Saved entries:
○ ○ ○

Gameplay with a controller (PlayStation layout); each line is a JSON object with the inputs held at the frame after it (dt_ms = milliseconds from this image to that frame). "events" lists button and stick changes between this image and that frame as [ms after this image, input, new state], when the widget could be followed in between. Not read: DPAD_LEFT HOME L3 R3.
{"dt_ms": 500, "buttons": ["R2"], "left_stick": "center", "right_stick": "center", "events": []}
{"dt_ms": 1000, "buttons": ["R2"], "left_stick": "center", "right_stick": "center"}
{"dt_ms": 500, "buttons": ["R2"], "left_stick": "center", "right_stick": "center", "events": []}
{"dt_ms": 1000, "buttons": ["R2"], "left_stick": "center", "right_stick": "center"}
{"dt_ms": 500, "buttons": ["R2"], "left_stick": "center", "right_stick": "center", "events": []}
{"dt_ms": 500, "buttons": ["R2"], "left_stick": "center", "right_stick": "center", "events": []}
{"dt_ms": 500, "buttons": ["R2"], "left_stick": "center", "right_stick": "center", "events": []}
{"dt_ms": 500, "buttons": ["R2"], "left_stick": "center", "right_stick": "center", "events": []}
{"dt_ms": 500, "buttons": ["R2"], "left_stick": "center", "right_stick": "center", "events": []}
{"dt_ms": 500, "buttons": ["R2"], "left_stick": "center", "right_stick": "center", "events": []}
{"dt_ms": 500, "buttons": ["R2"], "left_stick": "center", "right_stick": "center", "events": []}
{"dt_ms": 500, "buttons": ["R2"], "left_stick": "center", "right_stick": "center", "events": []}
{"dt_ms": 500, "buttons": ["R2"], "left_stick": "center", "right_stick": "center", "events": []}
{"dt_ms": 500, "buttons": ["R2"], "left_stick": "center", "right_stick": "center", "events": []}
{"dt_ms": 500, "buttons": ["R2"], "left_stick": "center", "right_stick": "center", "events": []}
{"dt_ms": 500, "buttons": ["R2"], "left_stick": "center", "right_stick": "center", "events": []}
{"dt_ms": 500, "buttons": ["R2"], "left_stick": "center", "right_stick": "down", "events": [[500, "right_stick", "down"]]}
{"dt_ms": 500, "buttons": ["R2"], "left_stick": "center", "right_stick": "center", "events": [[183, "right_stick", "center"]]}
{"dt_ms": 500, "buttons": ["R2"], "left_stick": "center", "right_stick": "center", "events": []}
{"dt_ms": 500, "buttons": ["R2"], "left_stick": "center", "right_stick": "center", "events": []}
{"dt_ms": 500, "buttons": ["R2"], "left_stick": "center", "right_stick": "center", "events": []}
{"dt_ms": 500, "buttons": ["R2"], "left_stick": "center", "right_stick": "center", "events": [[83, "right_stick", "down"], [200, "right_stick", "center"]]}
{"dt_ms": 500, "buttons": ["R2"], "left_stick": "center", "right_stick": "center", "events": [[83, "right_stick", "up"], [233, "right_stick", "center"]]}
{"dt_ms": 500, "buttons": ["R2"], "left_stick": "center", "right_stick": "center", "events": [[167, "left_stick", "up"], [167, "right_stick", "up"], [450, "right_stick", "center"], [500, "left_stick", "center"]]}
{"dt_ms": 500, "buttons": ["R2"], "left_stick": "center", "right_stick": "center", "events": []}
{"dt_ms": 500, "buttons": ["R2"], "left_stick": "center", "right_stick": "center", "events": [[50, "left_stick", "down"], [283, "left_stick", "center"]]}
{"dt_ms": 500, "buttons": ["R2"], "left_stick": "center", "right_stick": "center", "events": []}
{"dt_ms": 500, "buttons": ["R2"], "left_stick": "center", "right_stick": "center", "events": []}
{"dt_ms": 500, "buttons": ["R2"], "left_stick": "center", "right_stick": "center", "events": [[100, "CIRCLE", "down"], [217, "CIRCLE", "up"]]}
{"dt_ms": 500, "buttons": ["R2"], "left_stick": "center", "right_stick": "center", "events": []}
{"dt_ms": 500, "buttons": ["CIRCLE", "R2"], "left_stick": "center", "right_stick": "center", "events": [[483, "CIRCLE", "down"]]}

○ ○ ○

Return every record above exactly as it appears.

= ANSWER TO THIS PROBLEM =
Gameplay with a controller (PlayStation layout); each line is a JSON object with the inputs held at the frame after it (dt_ms = milliseconds from this image to that frame). "events" lists button and stick changes between this image and that frame as [ms after this image, input, new state], when the widget could be followed in between. Not read: DPAD_LEFT HOME L3 R3.
{"dt_ms": 500, "buttons": ["R2"], "left_stick": "center", "right_stick": "center", "events": []}
{"dt_ms": 1000, "buttons": ["R2"], "left_stick": "center", "right_stick": "center"}
{"dt_ms": 500, "buttons": ["R2"], "left_stick": "center", "right_stick": "center", "events": []}
{"dt_ms": 1000, "buttons": ["R2"], "left_stick": "center", "right_stick": "center"}
{"dt_ms": 500, "buttons": ["R2"], "left_stick": "center", "right_stick": "center", "events": []}
{"dt_ms": 500, "buttons": ["R2"], "left_stick": "center", "right_stick": "center", "events": []}
{"dt_ms": 500, "buttons": ["R2"], "left_stick": "center", "right_stick": "center", "events": []}
{"dt_ms": 500, "buttons": ["R2"], "left_stick": "center", "right_stick": "center", "events": []}
{"dt_ms": 500, "buttons": ["R2"], "left_stick": "center", "right_stick": "center", "events": []}
{"dt_ms": 500, "buttons": ["R2"], "left_stick": "center", "right_stick": "center", "events": []}
{"dt_ms": 500, "buttons": ["R2"], "left_stick": "center", "right_stick": "center", "events": []}
{"dt_ms": 500, "buttons": ["R2"], "left_stick": "center", "right_stick": "center", "events": []}
{"dt_ms": 500, "buttons": ["R2"], "left_stick": "center", "right_stick": "center", "events": []}
{"dt_ms": 500, "buttons": ["R2"], "left_stick": "center", "right_stick": "center", "events": []}
{"dt_ms": 500, "buttons": ["R2"], "left_stick": "center", "right_stick": "center", "events": []}
{"dt_ms": 500, "buttons": ["R2"], "left_stick": "center", "right_stick": "center", "events": []}
{"dt_ms": 500, "buttons": ["R2"], "left_stick": "center", "right_stick": "down", "events": [[500, "right_stick", "down"]]}
{"dt_ms": 500, "buttons": ["R2"], "left_stick": "center", "right_stick": "center", "events": [[183, "right_stick", "center"]]}
{"dt_ms": 500, "buttons": ["R2"], "left_stick": "center", "right_stick": "center", "events": []}
{"dt_ms": 500, "buttons": ["R2"], "left_stick": "center", "right_stick": "center", "events": []}
{"dt_ms": 500, "buttons": ["R2"], "left_stick": "center", "right_stick": "center", "events": []}
{"dt_ms": 500, "buttons": ["R2"], "left_stick": "center", "right_stick": "center", "events": [[83, "right_stick", "down"], [200, "right_stick", "center"]]}
{"dt_ms": 500, "buttons": ["R2"], "left_stick": "center", "right_stick": "center", "events": [[83, "right_stick", "up"], [233, "right_stick", "center"]]}
{"dt_ms": 500, "buttons": ["R2"], "left_stick": "center", "right_stick": "center", "events": [[167, "left_stick", "up"], [167, "right_stick", "up"], [450, "right_stick", "center"], [500, "left_stick", "center"]]}
{"dt_ms": 500, "buttons": ["R2"], "left_stick": "center", "right_stick": "center", "events": []}
{"dt_ms": 500, "buttons": ["R2"], "left_stick": "center", "right_stick": "center", "events": [[50, "left_stick", "down"], [283, "left_stick", "center"]]}
{"dt_ms": 500, "buttons": ["R2"], "left_stick": "center", "right_stick": "center", "events": []}
{"dt_ms": 500, "buttons": ["R2"], "left_stick": "center", "right_stick": "center", "events": []}
{"dt_ms": 500, "buttons": ["R2"], "left_stick": "center", "right_stick": "center", "events": [[100, "CIRCLE", "down"], [217, "CIRCLE", "up"]]}
{"dt_ms": 500, "buttons": ["R2"], "left_stick": "center", "right_stick": "center", "events": []}
{"dt_ms": 500, "buttons": ["CIRCLE", "R2"], "left_stick": "center", "right_stick": "center", "events": [[483, "CIRCLE", "down"]]}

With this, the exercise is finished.